Un sussulto. Un tonfo. Cazzo mi sono cadute le scarpe, penso. Panico.
– Cos’è stato? ‘ dice lui allarmato.
– Cazzo! ‘ impreca Greta ‘ Forse è la mia coinquilina che sta rientrando. ‘
– Ma che cazzo! Non avevi detto che sarebbe tornata molto tardi?? ‘
– Sì è quello che pensavo.. mi rivesto e vado a controllare, forse per stasera è meglio smettere. ‘
Dopo un paio di minuti sento un cigolio, rumore di passi, il clic dell’interruttore della luce e l’aprirsi della porta d’ingresso. Fortunatamente non mi hanno scoperta, penso tirando un sospiro di sollievo mentre il mio cuore riprende a battere a ritmi umani. C’è mancato davvero poco mi dico mentre assaporo tutta la comodità del mio letto.

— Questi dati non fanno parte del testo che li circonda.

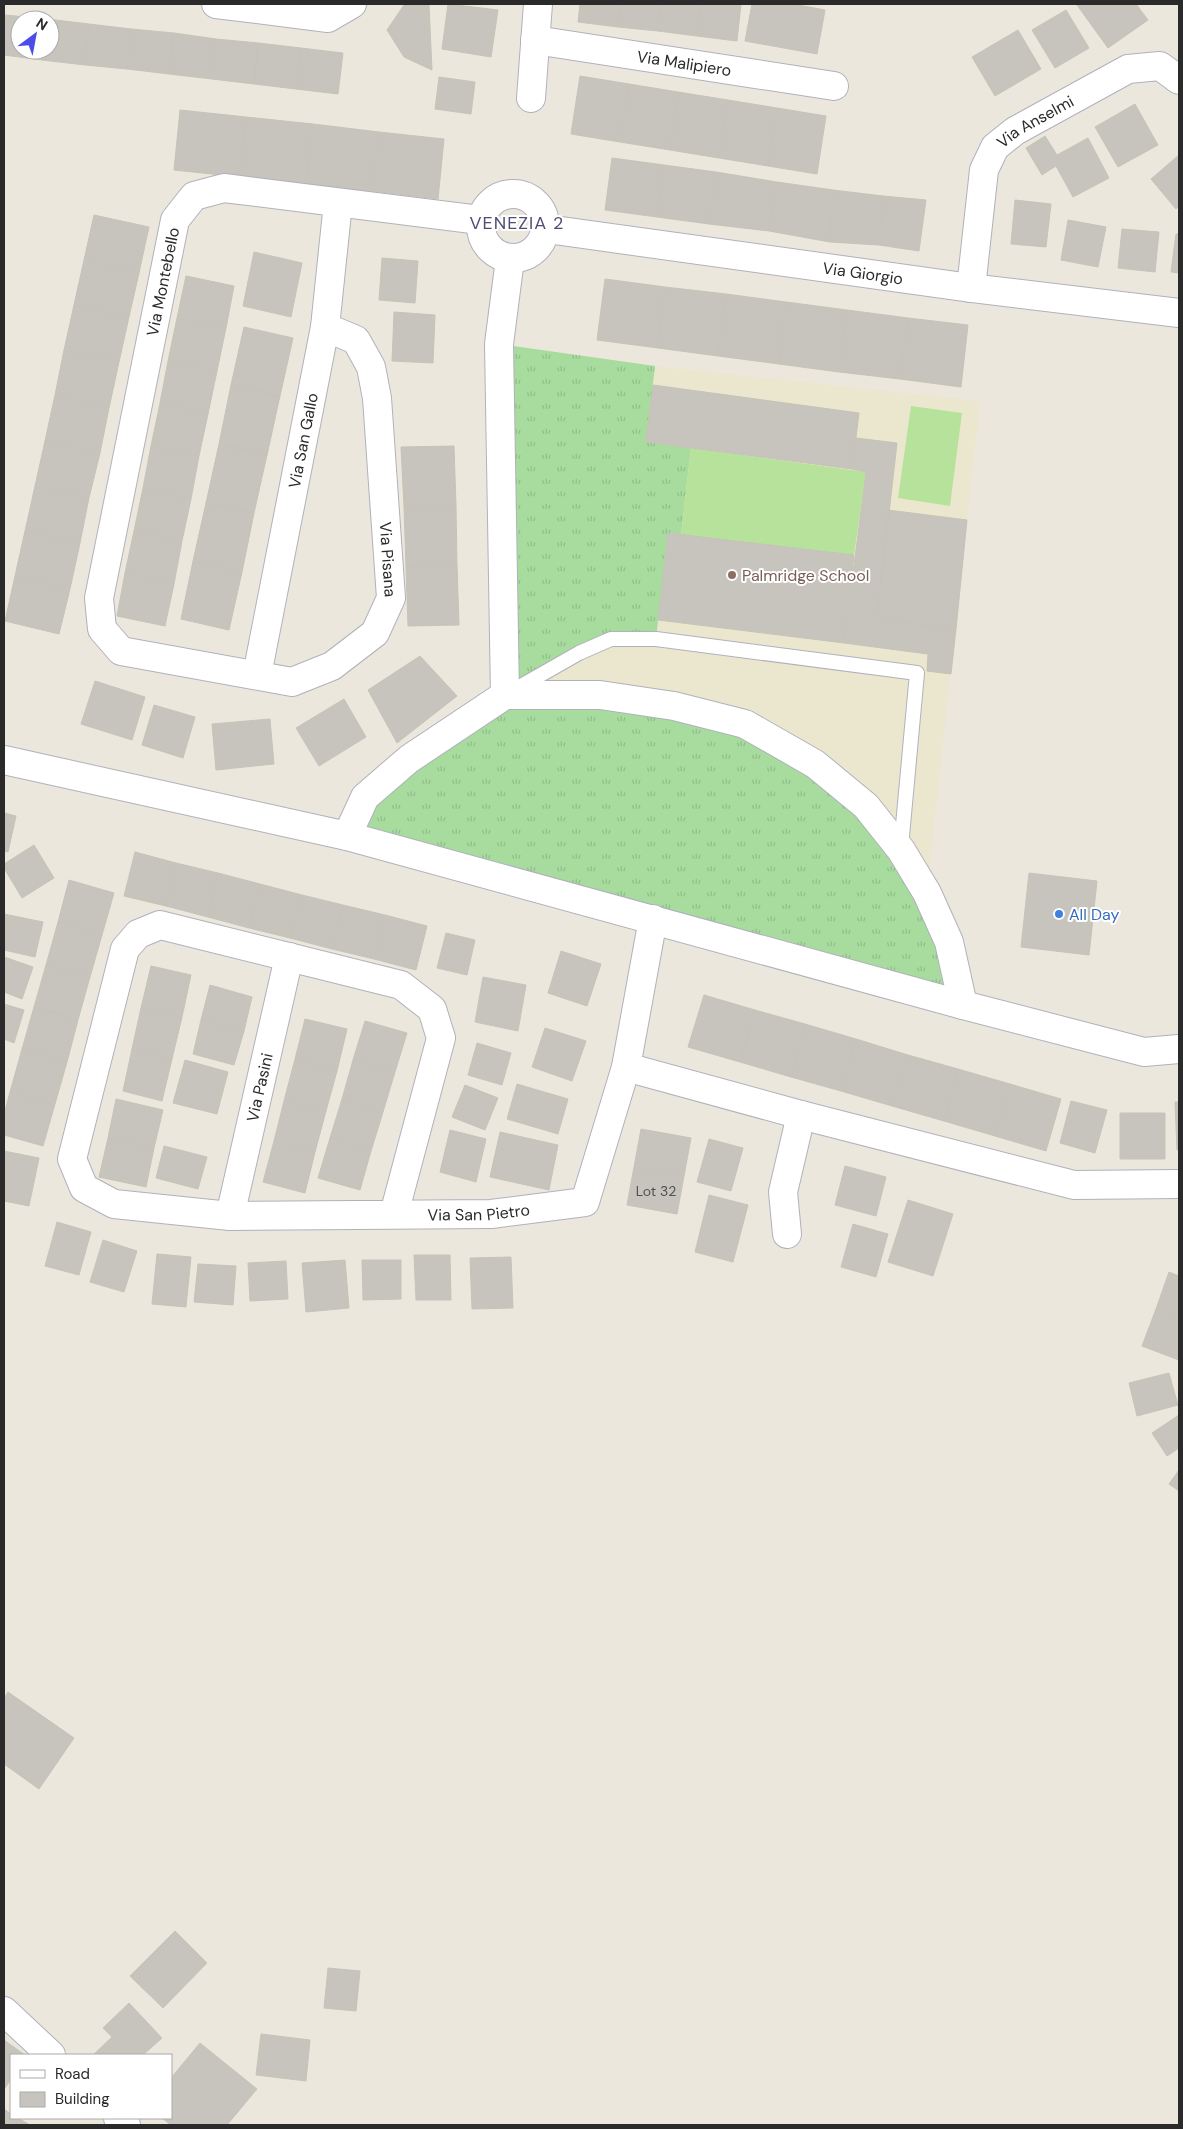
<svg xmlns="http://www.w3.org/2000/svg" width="1183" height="2129" font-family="'DM Sans',sans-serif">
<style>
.education{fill:#ebe7ce}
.grass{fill:url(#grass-tufts)}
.pitch{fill:#b7e29b}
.building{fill:#c6c4bd;stroke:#c6c3b7}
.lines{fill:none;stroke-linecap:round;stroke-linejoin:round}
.service-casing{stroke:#b1b1bc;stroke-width:16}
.minor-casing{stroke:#b1b1bc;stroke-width:30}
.tertiary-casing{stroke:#b1b1bc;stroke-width:30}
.service{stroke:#fff;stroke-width:14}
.minor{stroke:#fff;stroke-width:28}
.tertiary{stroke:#fff;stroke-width:28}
.education-dot{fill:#8d6e63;stroke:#fff;stroke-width:2}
.shop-dot{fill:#3f7fe0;stroke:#fff;stroke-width:2}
.labels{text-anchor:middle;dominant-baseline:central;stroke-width:4;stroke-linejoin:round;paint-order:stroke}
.number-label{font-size:14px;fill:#51504f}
.street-label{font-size:16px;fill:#2a2a2a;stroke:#fff}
.education-label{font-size:16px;fill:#785e54;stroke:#fff;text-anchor:start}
.shop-label{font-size:16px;fill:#366cbe;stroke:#fff;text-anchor:start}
.neighbourhood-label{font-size:18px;letter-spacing:1px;fill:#4f4f76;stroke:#fff}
</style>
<defs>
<pattern id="grass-tufts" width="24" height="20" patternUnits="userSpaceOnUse" patternTransform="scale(1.25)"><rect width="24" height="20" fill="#a8dc9f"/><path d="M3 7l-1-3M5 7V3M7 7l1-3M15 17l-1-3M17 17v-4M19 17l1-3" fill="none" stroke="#91bd89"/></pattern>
</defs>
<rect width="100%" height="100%" fill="#ebe7dd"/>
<path class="education" d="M499,344l156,22 325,35 -53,492 -422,-198z"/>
<path class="grass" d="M499,344l156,22 -9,76 45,6 -10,87 -13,-1 -12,105h-45l-105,55 239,30 156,126 62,155 -616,-169 18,-39 140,-102z"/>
<path class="pitch" d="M911,406l51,7 -12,93 -52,-8z
M691,448l175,24 -12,83 -173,-20z"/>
<path class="building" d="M448,4l50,6 -7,47 -49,-8z
M580,4h41l-3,23 -40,-5z
M621,4h40l-3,27 -40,-4z
M661,4h40l-4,32 -39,-5z
M701,4h40l-4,37 -40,-5z
M752,4h41l32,6 -8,44 -72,-13z
M1080,4h56l12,16 -40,28 -31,-43z
M404,5h25l3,65 -28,-13 -17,-27z
M1066,10l23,38 -34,20 -23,-38z
M5,15l42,4 -27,1v30h23l-1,10 -38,-5z
M47,19l42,5 -4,41 -43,-5 1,-10h7v-30z
M89,24l42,5 -4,40 -42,-4z
M131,29l43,4 -5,41 -42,-5z
M1018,30l23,39 -46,27 -23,-39z
M174,33l42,6 -4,40 -43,-5z
M216,39l42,4 -4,41 -42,-5z
M258,43l43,5 -5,41 -42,-5z
M301,48l42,5 -5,41 -42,-5z
M580,76l49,8 -9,58 -49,-8z
M439,77l36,5 -4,32 -36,-5z
M629,84l49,8 -8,58 -50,-8z
M678,92l50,8 -9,58 -49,-8z
M728,100l49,8 -9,58 -49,-8z
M1135,104l23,41 -40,22 -23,-40z
M777,108l49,8 -9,58 -49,-8z
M180,110l66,7 -6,60 -66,-7z
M246,117l67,7 -7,60 -66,-7z
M313,124l66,8 -7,59 -66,-7z
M379,132l65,7 -6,60 -66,-8z
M1045,136l12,19 31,-17 21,40 -36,19 -17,-31 -14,9 -16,-27z
M1179,155v51l-3,3 -25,-30z
M612,158l52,7 -7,52 -52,-7z
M664,165l52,7 -7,52 -52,-7z
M716,172l61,10 -8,49 -60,-7z
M777,182l56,8 -3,52 -61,-11z
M833,190l50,6 -4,49 -49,-3z
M883,196l43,4 -7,51 -40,-6z
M1015,200l36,4 -5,43 -35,-3z
M94,215l55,12 -10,46 -55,-13z
M1068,220l38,7 -8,40 -37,-7z
M1122,229l37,3 -4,40 -37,-4z
M1176,234h3v39l-8,-1z
M254,252l48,11 -11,54 -48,-11z
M382,258l36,3 -3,42 -36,-3z
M84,260l55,13 -10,44 -55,-12z
M186,276l48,10 -8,42 -49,-10z
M605,279l60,8 -7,61 -61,-8z
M665,287l61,7 -8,62 -60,-8z
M726,294l60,8 -7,62 -61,-8z
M786,302l61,8 -8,62 -60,-8z
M74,305l55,12 -10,45 -55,-12z
M847,310l61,8 -8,61 -61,-7z
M394,312l41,3 -2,48 -41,-2z
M177,318l49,10 -9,43 -49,-10z
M908,318l60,7 -7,62 -61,-8z
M244,327l49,11 -13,58 -49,-11z
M64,350l55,12 -10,46 -54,-13z
M168,361l49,10 -9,43 -48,-11z
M231,385l49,11 -13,59 -48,-11z
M653,385l206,28 -7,56 -206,-27z
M55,395l54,13 -9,45 -55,-12z
M160,403l48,11 -9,42 -48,-10z
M856,438l41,5 -20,176 79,10 -5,45 -24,-3 1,-17 -84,-11 22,-171 -14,-3z
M45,441l55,12 -11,45 -54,-12z
M219,444l48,11 -13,58 -48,-10z
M151,446l48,10 -8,43 -48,-11z
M454,446l2,60 -52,1 -3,-60z
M35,486l54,12 -9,45 -55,-12z
M143,488l48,11 -9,42 -48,-10z
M206,503l48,10 -12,59 -49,-11z
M456,506l1,59 -51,2 -2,-60z
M888,510l79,10 -11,109 -79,-10z
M25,531l55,12 -10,46 -55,-13z
M134,531l48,10 -8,43 -49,-11z
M668,533l186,22 -10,88 -186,-23z
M193,561l49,11 -13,58 -48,-11z
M457,565l2,60 -51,1 -2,-59z
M125,573l49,11 -9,42 -48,-10z
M15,576l55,13 -11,45 -54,-13z
M420,656l37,40 -60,47 -29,-53z
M95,681l50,16 -13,43 -51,-16z
M344,699l22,38 -47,29 -23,-38z
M154,705l41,12 -12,41 -41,-13z
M270,719l4,45 -58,6 -4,-46z
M4,813l12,3 -8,36 -4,-1z
M34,845l20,33 -32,20 -18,-30v-4z
M135,852l41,11 -10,43 -42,-10z
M176,863l42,10 -10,44 -42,-11z
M218,873l42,11 -11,44 -41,-11z
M1029,873l68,8 -8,74 -68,-8z
M69,880l45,13 -12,42 -44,-13z
M260,884l42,11 -12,43 -41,-10z
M302,895l41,10 -11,44 -42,-11z
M343,905l42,10 -11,44 -42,-10z
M4,914l39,8 -8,35 -31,-7z
M385,915l42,11 -11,44 -42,-11z
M58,922l44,13 -12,42 -44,-12z
M446,933l29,7 -8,35 -30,-7z
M561,951l40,13 -14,42 -39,-13z
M4,957l29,10 -11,32 -18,-7z
M46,965l44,12 -12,43 -44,-13z
M151,966l40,9 -9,42 -41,-9z
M483,977l43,8 -8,46 -43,-9z
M210,985l42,12 -8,34 -43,-11z
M704,995l51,15 -15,52 -52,-15z
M4,1004l20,6 -10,33 -10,-4z
M34,1007l44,13 -11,42 -45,-13z
M141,1008l41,9 -10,42 -40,-10z
M755,1010l50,14 -14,53 -51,-15z
M305,1019l42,10 -10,42 -42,-12z
M201,1020l43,11 -10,34 -41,-11z
M365,1021l42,12 -12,39 -42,-12z
M805,1024l51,15 -15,52 -50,-14z
M545,1028l41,13 -14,40 -40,-14z
M856,1039l52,16 -16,51 -51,-15z
M477,1043l34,10 -9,32 -34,-10z
M22,1049l45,13 -12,42 -45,-12z
M132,1049l40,10 -10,42 -39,-10z
M908,1055l50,14 -14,52 -52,-15z
M295,1059l42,12 -11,40 -42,-10z
M185,1060l43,12 -11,42 -44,-11z
M353,1060l42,12 -12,40 -41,-13z
M958,1069l52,15 -15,52 -51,-15z
M517,1084l51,15 -10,35 -51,-15z
M1010,1084l51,15 -15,52 -51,-15z
M465,1085l33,13 -13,32 -33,-13z
M10,1092l45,12 -12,42 -39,-11v-20z
M116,1099l47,11 -9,38 -46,-10z
M342,1099l41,13 -12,39 -41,-13z
M284,1101l42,10 -11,41 -41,-11z
M1071,1101l36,9 -12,43 -35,-10z
M1175,1102h4v48h-2z
M1120,1113h45v46h-45z
M641,1129l50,9 -7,38 -50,-9z
M450,1130l36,9 -10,43 -36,-10z
M500,1132l58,13 -9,45 -59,-13z
M108,1138l46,10 -8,39 -47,-10z
M330,1138l41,13 -11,39 -42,-12z
M709,1139l34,9 -12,43 -34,-9z
M274,1141l41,11 -10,41 -42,-11z
M164,1146l43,11 -9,32 -42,-11z
M4,1151l35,7 -10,48 -25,-5z
M845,1166l41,11 -10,39 -41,-11z
M634,1167l50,9 -7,38 -50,-9z
M709,1195l39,10 -15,57 -38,-10z
M908,1200l45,14 -20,62 -45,-14z
M57,1222l34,10 -12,43 -34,-9z
M853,1224l35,10 -12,43 -35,-10z
M103,1240l34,11 -13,41 -34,-10z
M157,1254l34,3 -5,50 -34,-3z
M414,1255h36l1,45h-35z
M511,1257l2,51 -41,1 -2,-51z
M345,1260l4,48 -43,4 -4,-49z
M362,1260h39v39l-38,1z
M286,1261l2,38 -38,2 -2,-38z
M198,1264l38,2 -3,39 -39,-3z
M1169,1272l10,4v42l-23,-9z
M1156,1309l23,9v42l-37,-14z
M1169,1373l9,32 -41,11 -8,-33z
M1179,1415v33l-12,8 -15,-23z
M1179,1470v21l-10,-7z
M8,1692l66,46 -35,51 -35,-25v-65z
M175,1931l32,32 -44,45 -33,-32z
M328,1968l32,3 -4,40 -32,-3z
M129,2003l33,35 -19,17h-50l19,-18 -9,-9z
M261,2034l49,6 -4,41 -50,-6z
M4,2040l21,15h-14v24l-6,9z
M200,2043l57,46 -30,36h-56l-9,-7h9v-40z
M4,2109l7,5v4h7l12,7h-26z"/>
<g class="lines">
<defs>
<path id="service" d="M514,690l65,-37 32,-14h45l261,34 -16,174"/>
<g id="minor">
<path d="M216,4l112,14 24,-14"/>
<path id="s1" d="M535,40l299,46"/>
<path d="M531,98l7,-94"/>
<circle cx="513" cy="226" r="32"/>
<path id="s2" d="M547,229l424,59 208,25"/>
<path id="s3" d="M971,288l13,-118 11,-23 20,-16 113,-62 32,-3 19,14"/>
<path id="s4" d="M325,327l31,13 15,27 6,31 14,200 -16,35 -43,33 -40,16 -171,-31 -19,-22 -3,-31 76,-378 19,-24 30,-8 256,32"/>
<path id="s5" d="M257,675l68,-348 13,-124"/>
<path d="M505,695l-6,-351 11,-85"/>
<path d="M347,836l18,-39 44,-38 96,-64h95l74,11 71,18 70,40 51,42 35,44 26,43 22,49 14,63"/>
<path d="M626,1067l175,48 273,70 105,-1"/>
<path id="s6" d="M394,1214l47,-176 -9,-29 -31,-24 -241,-60 -22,9 -13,15 -53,210 12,29 30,16 116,12 261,-2 94,-12 41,-135 27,-148"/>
<path id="s7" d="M230,1216l59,-259"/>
<path d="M787,1234l-4,-42 18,-77"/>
<path d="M4,2011l47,44"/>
<path d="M118,2118l8,7"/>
</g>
<path id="tertiary" d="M4,760l343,76 616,169 181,47 35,-3"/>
</defs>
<use href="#service" class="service-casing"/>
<use href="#minor" class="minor-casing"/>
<use href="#tertiary" class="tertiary-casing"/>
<use href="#service" class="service"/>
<use href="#minor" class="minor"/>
<use href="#tertiary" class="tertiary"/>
</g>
<circle class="education-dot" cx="732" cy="575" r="5"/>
<circle class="shop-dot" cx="1059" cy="914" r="5"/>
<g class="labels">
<g class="number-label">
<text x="656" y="1191">Lot 32</text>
</g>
<g class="street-label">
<text stroke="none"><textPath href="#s1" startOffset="151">Via Malipiero</textPath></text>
<text stroke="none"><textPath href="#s3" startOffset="192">Via Anselmi</textPath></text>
<text stroke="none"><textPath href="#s2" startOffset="319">Via Giorgio</textPath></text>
<text stroke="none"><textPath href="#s4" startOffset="989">Via Montebello</textPath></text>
<text stroke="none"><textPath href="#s5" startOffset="239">Via San Gallo</textPath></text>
<text stroke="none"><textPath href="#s4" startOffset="258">Via Pisana</textPath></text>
<text stroke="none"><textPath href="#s7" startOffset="132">Via Pasini</textPath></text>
<text stroke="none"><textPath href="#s6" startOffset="1191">Via San Pietro</textPath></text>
</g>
<g class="education-label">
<text x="742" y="575">Palmridge School</text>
</g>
<g class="shop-label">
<text x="1069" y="914">All Day</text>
</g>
<g class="neighbourhood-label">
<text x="517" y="223">VENEZIA 2</text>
</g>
</g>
<rect width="1183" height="2129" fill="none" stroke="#2a2a2a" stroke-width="10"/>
<rect x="10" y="2054" width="162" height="65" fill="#ffffff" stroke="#aaaaaa"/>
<rect x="20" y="2070" width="25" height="8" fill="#ffffff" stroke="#aaaaaa"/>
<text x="55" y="2079" font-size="15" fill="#2a2a2a">Road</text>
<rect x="20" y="2092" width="25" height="15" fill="#c6c4bd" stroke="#aaaaaa"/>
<text x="55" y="2104" font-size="15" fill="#2a2a2a">Building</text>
<g transform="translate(35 35) rotate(32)"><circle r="24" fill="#ffffff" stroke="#aaaaaa"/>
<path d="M0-4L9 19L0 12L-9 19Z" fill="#4c4ce9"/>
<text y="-8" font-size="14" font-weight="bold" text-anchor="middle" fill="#2a2a2a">N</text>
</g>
</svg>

Passano pochi minuti finché non sento ancora rumore di passi che vanno, la porta che si apre, un saluto incomprensibile, la porta che si chiude, altri passi che fanno ritorno. Finalmente, penso, adesso posso cambiarmi e mettermi a dormire. Mi sento tremendamente stanca , non ho voglia di alzarmi, dormirò vestita, al diavolo! Ma il sonno non arriva. Davanti ai miei occhi vedo proiettate le immagini surreali a cui avevo assistito come se fossero parte di una pellicola cinematografica. Mille domande a cui non so dare risposta affollano il mio pensiero. Mentre ripercorro ogni dettaglio, ogni parola, ogni oscenità istintivamente mi ritrovo con la mano infilata nelle mutandine e, senza neanche capirne il motivo, inizio a masturbarmi. Non mi ero mai masturbata prima, forse mi ero toccata un po’ in qualche rara occasione mentre ero in intimità con il mio ragazzo, ma mai masturbata nel senso vero e proprio. Ora provo piacere nel sentire il mio dito indice sfiorarmi il clitoride e scivolare nella mia vagina. Mi rendo conto di essere bagnata, non me ne capacito. Faccio uscire le dita e ritorno a stimolarmi il clitoride, mi piace, aiuto. Immagino di essere al posto di Greta, con quell’uomo sconosciuto, eccitante. Immagino di essere io stessa Greta e lei essere me che sbircia fuori dalla porta mentre si tocca, abominevole, eccitante. Immagino di succhiare un cazzo, aumento il ritmo, ecco entrare due dita. Immagino quel bel culetto della mia amica pieno di sperma, chissà che sapore avrà, mi faccio schifo, tre dita. Le immagini iniziano a confondersi, mescolandosi l’una con l’altra in un ammasso di forme e colori e sensazioni come solo un cubista saprebbe rappresentare. Ormai non ci capisco più nulla. Sono stanca, voglio godere, sto godendo, esplodo. Vengo nel mio letto, contorcendomi su me stessa e trattenendomi dal lanciare grida di piacere, ho il fiatone. Provo a fare chiarezza nella mia testa ma è tutto inutile: il caos la fa da padrone e il sonno avanza imperterrito, mi abbandono, chiudo gli occhi e perdo conoscenza.